Coding some more on TMut

I know Tinymail has been a far-from-my-bed show for a lot of people. Especially since Modest hasn’t yet been released, it’s taking ages for me to do a first Tinymail release, etc etc.

TMut right after a cache reset (initial situation)

My opinion is that all these are just the normal troubles that most medium-size software projects go through. I know some people expected certain wonders coming from all this. Wonders we will create. My opinion is although what can be better must be better, Tinymail is getting nice. It’s not perfect. But nothing will ever be perfect in my opinion. Ask Tinne, I’m full of criticism about nearly everything, including myself. Nothing is ever good enough. Which is why Tinymail can be better and therefore it must be better.

Balancing perfectionism with pragmatism is probably one thing about my own personality that can be better. It’s definitely something that I’m improving. The good thing is that my philosophy is that it’s not the destination, it’s the path itself that makes life worthwhile. Let’s not be perfect.

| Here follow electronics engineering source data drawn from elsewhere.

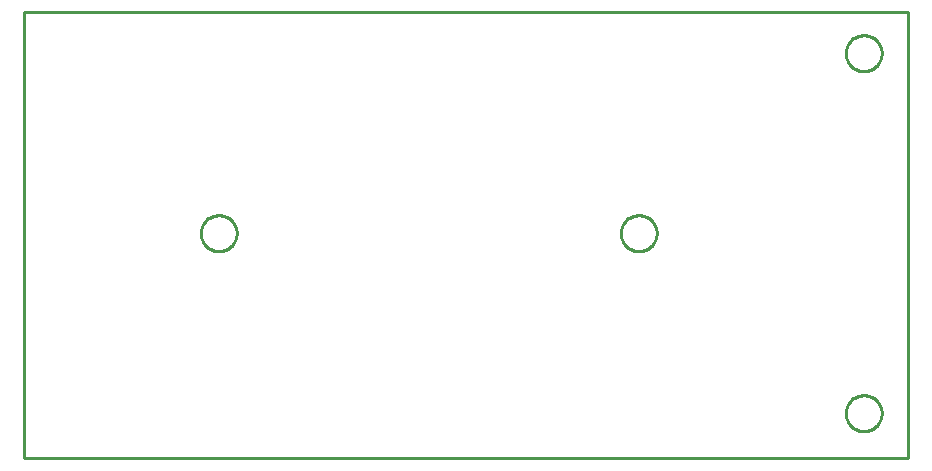
<source format=gbr>
G04 EAGLE Gerber RS-274X export*
G75*
%MOMM*%
%FSLAX34Y34*%
%LPD*%
%IN*%
%IPPOS*%
%AMOC8*
5,1,8,0,0,1.08239X$1,22.5*%
G01*
%ADD10C,0.254000*%


D10*
X0Y0D02*
X749100Y0D01*
X749100Y377700D01*
X0Y377700D01*
X0Y0D01*
X180340Y189956D02*
X180262Y188870D01*
X180107Y187792D01*
X179876Y186729D01*
X179569Y185684D01*
X179189Y184664D01*
X178737Y183674D01*
X178215Y182719D01*
X177626Y181803D01*
X176974Y180931D01*
X176261Y180109D01*
X175491Y179339D01*
X174669Y178626D01*
X173797Y177974D01*
X172881Y177385D01*
X171926Y176863D01*
X170936Y176411D01*
X169916Y176031D01*
X168871Y175724D01*
X167808Y175493D01*
X166730Y175338D01*
X165644Y175260D01*
X164556Y175260D01*
X163470Y175338D01*
X162392Y175493D01*
X161329Y175724D01*
X160284Y176031D01*
X159264Y176411D01*
X158274Y176863D01*
X157319Y177385D01*
X156403Y177974D01*
X155531Y178626D01*
X154709Y179339D01*
X153939Y180109D01*
X153226Y180931D01*
X152574Y181803D01*
X151985Y182719D01*
X151463Y183674D01*
X151011Y184664D01*
X150631Y185684D01*
X150324Y186729D01*
X150093Y187792D01*
X149938Y188870D01*
X149860Y189956D01*
X149860Y191044D01*
X149938Y192130D01*
X150093Y193208D01*
X150324Y194271D01*
X150631Y195316D01*
X151011Y196336D01*
X151463Y197326D01*
X151985Y198281D01*
X152574Y199197D01*
X153226Y200069D01*
X153939Y200891D01*
X154709Y201661D01*
X155531Y202374D01*
X156403Y203026D01*
X157319Y203615D01*
X158274Y204137D01*
X159264Y204589D01*
X160284Y204969D01*
X161329Y205276D01*
X162392Y205507D01*
X163470Y205662D01*
X164556Y205740D01*
X165644Y205740D01*
X166730Y205662D01*
X167808Y205507D01*
X168871Y205276D01*
X169916Y204969D01*
X170936Y204589D01*
X171926Y204137D01*
X172881Y203615D01*
X173797Y203026D01*
X174669Y202374D01*
X175491Y201661D01*
X176261Y200891D01*
X176974Y200069D01*
X177626Y199197D01*
X178215Y198281D01*
X178737Y197326D01*
X179189Y196336D01*
X179569Y195316D01*
X179876Y194271D01*
X180107Y193208D01*
X180262Y192130D01*
X180340Y191044D01*
X180340Y189956D01*
X535940Y189956D02*
X535862Y188870D01*
X535707Y187792D01*
X535476Y186729D01*
X535169Y185684D01*
X534789Y184664D01*
X534337Y183674D01*
X533815Y182719D01*
X533226Y181803D01*
X532574Y180931D01*
X531861Y180109D01*
X531091Y179339D01*
X530269Y178626D01*
X529397Y177974D01*
X528481Y177385D01*
X527526Y176863D01*
X526536Y176411D01*
X525516Y176031D01*
X524471Y175724D01*
X523408Y175493D01*
X522330Y175338D01*
X521244Y175260D01*
X520156Y175260D01*
X519070Y175338D01*
X517992Y175493D01*
X516929Y175724D01*
X515884Y176031D01*
X514864Y176411D01*
X513874Y176863D01*
X512919Y177385D01*
X512003Y177974D01*
X511131Y178626D01*
X510309Y179339D01*
X509539Y180109D01*
X508826Y180931D01*
X508174Y181803D01*
X507585Y182719D01*
X507063Y183674D01*
X506611Y184664D01*
X506231Y185684D01*
X505924Y186729D01*
X505693Y187792D01*
X505538Y188870D01*
X505460Y189956D01*
X505460Y191044D01*
X505538Y192130D01*
X505693Y193208D01*
X505924Y194271D01*
X506231Y195316D01*
X506611Y196336D01*
X507063Y197326D01*
X507585Y198281D01*
X508174Y199197D01*
X508826Y200069D01*
X509539Y200891D01*
X510309Y201661D01*
X511131Y202374D01*
X512003Y203026D01*
X512919Y203615D01*
X513874Y204137D01*
X514864Y204589D01*
X515884Y204969D01*
X516929Y205276D01*
X517992Y205507D01*
X519070Y205662D01*
X520156Y205740D01*
X521244Y205740D01*
X522330Y205662D01*
X523408Y205507D01*
X524471Y205276D01*
X525516Y204969D01*
X526536Y204589D01*
X527526Y204137D01*
X528481Y203615D01*
X529397Y203026D01*
X530269Y202374D01*
X531091Y201661D01*
X531861Y200891D01*
X532574Y200069D01*
X533226Y199197D01*
X533815Y198281D01*
X534337Y197326D01*
X534789Y196336D01*
X535169Y195316D01*
X535476Y194271D01*
X535707Y193208D01*
X535862Y192130D01*
X535940Y191044D01*
X535940Y189956D01*
X726440Y342356D02*
X726362Y341270D01*
X726207Y340192D01*
X725976Y339129D01*
X725669Y338084D01*
X725289Y337064D01*
X724837Y336074D01*
X724315Y335119D01*
X723726Y334203D01*
X723074Y333331D01*
X722361Y332509D01*
X721591Y331739D01*
X720769Y331026D01*
X719897Y330374D01*
X718981Y329785D01*
X718026Y329263D01*
X717036Y328811D01*
X716016Y328431D01*
X714971Y328124D01*
X713908Y327893D01*
X712830Y327738D01*
X711744Y327660D01*
X710656Y327660D01*
X709570Y327738D01*
X708492Y327893D01*
X707429Y328124D01*
X706384Y328431D01*
X705364Y328811D01*
X704374Y329263D01*
X703419Y329785D01*
X702503Y330374D01*
X701631Y331026D01*
X700809Y331739D01*
X700039Y332509D01*
X699326Y333331D01*
X698674Y334203D01*
X698085Y335119D01*
X697563Y336074D01*
X697111Y337064D01*
X696731Y338084D01*
X696424Y339129D01*
X696193Y340192D01*
X696038Y341270D01*
X695960Y342356D01*
X695960Y343444D01*
X696038Y344530D01*
X696193Y345608D01*
X696424Y346671D01*
X696731Y347716D01*
X697111Y348736D01*
X697563Y349726D01*
X698085Y350681D01*
X698674Y351597D01*
X699326Y352469D01*
X700039Y353291D01*
X700809Y354061D01*
X701631Y354774D01*
X702503Y355426D01*
X703419Y356015D01*
X704374Y356537D01*
X705364Y356989D01*
X706384Y357369D01*
X707429Y357676D01*
X708492Y357907D01*
X709570Y358062D01*
X710656Y358140D01*
X711744Y358140D01*
X712830Y358062D01*
X713908Y357907D01*
X714971Y357676D01*
X716016Y357369D01*
X717036Y356989D01*
X718026Y356537D01*
X718981Y356015D01*
X719897Y355426D01*
X720769Y354774D01*
X721591Y354061D01*
X722361Y353291D01*
X723074Y352469D01*
X723726Y351597D01*
X724315Y350681D01*
X724837Y349726D01*
X725289Y348736D01*
X725669Y347716D01*
X725976Y346671D01*
X726207Y345608D01*
X726362Y344530D01*
X726440Y343444D01*
X726440Y342356D01*
X726440Y37556D02*
X726362Y36470D01*
X726207Y35392D01*
X725976Y34329D01*
X725669Y33284D01*
X725289Y32264D01*
X724837Y31274D01*
X724315Y30319D01*
X723726Y29403D01*
X723074Y28531D01*
X722361Y27709D01*
X721591Y26939D01*
X720769Y26226D01*
X719897Y25574D01*
X718981Y24985D01*
X718026Y24463D01*
X717036Y24011D01*
X716016Y23631D01*
X714971Y23324D01*
X713908Y23093D01*
X712830Y22938D01*
X711744Y22860D01*
X710656Y22860D01*
X709570Y22938D01*
X708492Y23093D01*
X707429Y23324D01*
X706384Y23631D01*
X705364Y24011D01*
X704374Y24463D01*
X703419Y24985D01*
X702503Y25574D01*
X701631Y26226D01*
X700809Y26939D01*
X700039Y27709D01*
X699326Y28531D01*
X698674Y29403D01*
X698085Y30319D01*
X697563Y31274D01*
X697111Y32264D01*
X696731Y33284D01*
X696424Y34329D01*
X696193Y35392D01*
X696038Y36470D01*
X695960Y37556D01*
X695960Y38644D01*
X696038Y39730D01*
X696193Y40808D01*
X696424Y41871D01*
X696731Y42916D01*
X697111Y43936D01*
X697563Y44926D01*
X698085Y45881D01*
X698674Y46797D01*
X699326Y47669D01*
X700039Y48491D01*
X700809Y49261D01*
X701631Y49974D01*
X702503Y50626D01*
X703419Y51215D01*
X704374Y51737D01*
X705364Y52189D01*
X706384Y52569D01*
X707429Y52876D01*
X708492Y53107D01*
X709570Y53262D01*
X710656Y53340D01*
X711744Y53340D01*
X712830Y53262D01*
X713908Y53107D01*
X714971Y52876D01*
X716016Y52569D01*
X717036Y52189D01*
X718026Y51737D01*
X718981Y51215D01*
X719897Y50626D01*
X720769Y49974D01*
X721591Y49261D01*
X722361Y48491D01*
X723074Y47669D01*
X723726Y46797D01*
X724315Y45881D01*
X724837Y44926D01*
X725289Y43936D01*
X725669Y42916D01*
X725976Y41871D01*
X726207Y40808D01*
X726362Y39730D01*
X726440Y38644D01*
X726440Y37556D01*
M02*

</source>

The API to build an E-mail client is okay. For the first time I tried putting a simple one together from scratch. Before that, I was focused on what Modest needed. The advice on complexity in “Framework Design Guidelines” by the .NET gurus Krzysztof Cwalina and Brad Adams is to make sure that the simple use cases are easy, and make the difficult ones possible. Don’t try to make both easy. This too is certain pragmatism. I’m learning that real quality lies in this pragmatism. Being too pragmatic most definitely doesn’t lead to quality. Being always a purist, leads to total failure. Quality lies in the balance. I think this applies to quite a lot of domains in life.

TMut is definitely an example of a simple use case. Yet it supports Push E-mail using IDLE, multiple folders, IMAP, POP, NNTP. It does QRESYNC and CONDSTORE. It downloads messages in BINARY. It does local caching of once retrieved data. It consumes not only few bandwidth, it also uses few roundtrips to synchronize a folder.

Much more important in my opinion is that TMut’s code is clean. I could give you guys a line count and everybody would be amazed by how few lines are needed. It’s not (not at all) the point of software development. The COBOL days that software developers got payed based on the amount of typed lines are over. Much more important is that code makes sense.

In my opinion is TMut, while written completely in C, clean and easy to understand. Nonetheless it supports a lot, using little effort.

TMut normal usage (while cache is present)

Finally, after putting TMut together, I’m feeling satisfied about this aspect of Tinymail. It is a good API, it does work, it might not yet be ideal. Even from the point of view where you want to write code that makes sense, it’s doable to build a simple but capable E-mail client in less than a few hours.

That, was the goal that I had in mind a year ago.

What you’ll find in in TMut’s sources is what you need to do to implement a basic E-mail client for a phone using Tinymail. It’s not even a pragmatic quick/dirty thing. In stead (in my opinion) it’s clean and clear code. As typesafe as possible. Proper design. You can probably clean up a bunch of things if you’d do this with Vala or by replacing the GObject boilerplate code with macro cruft.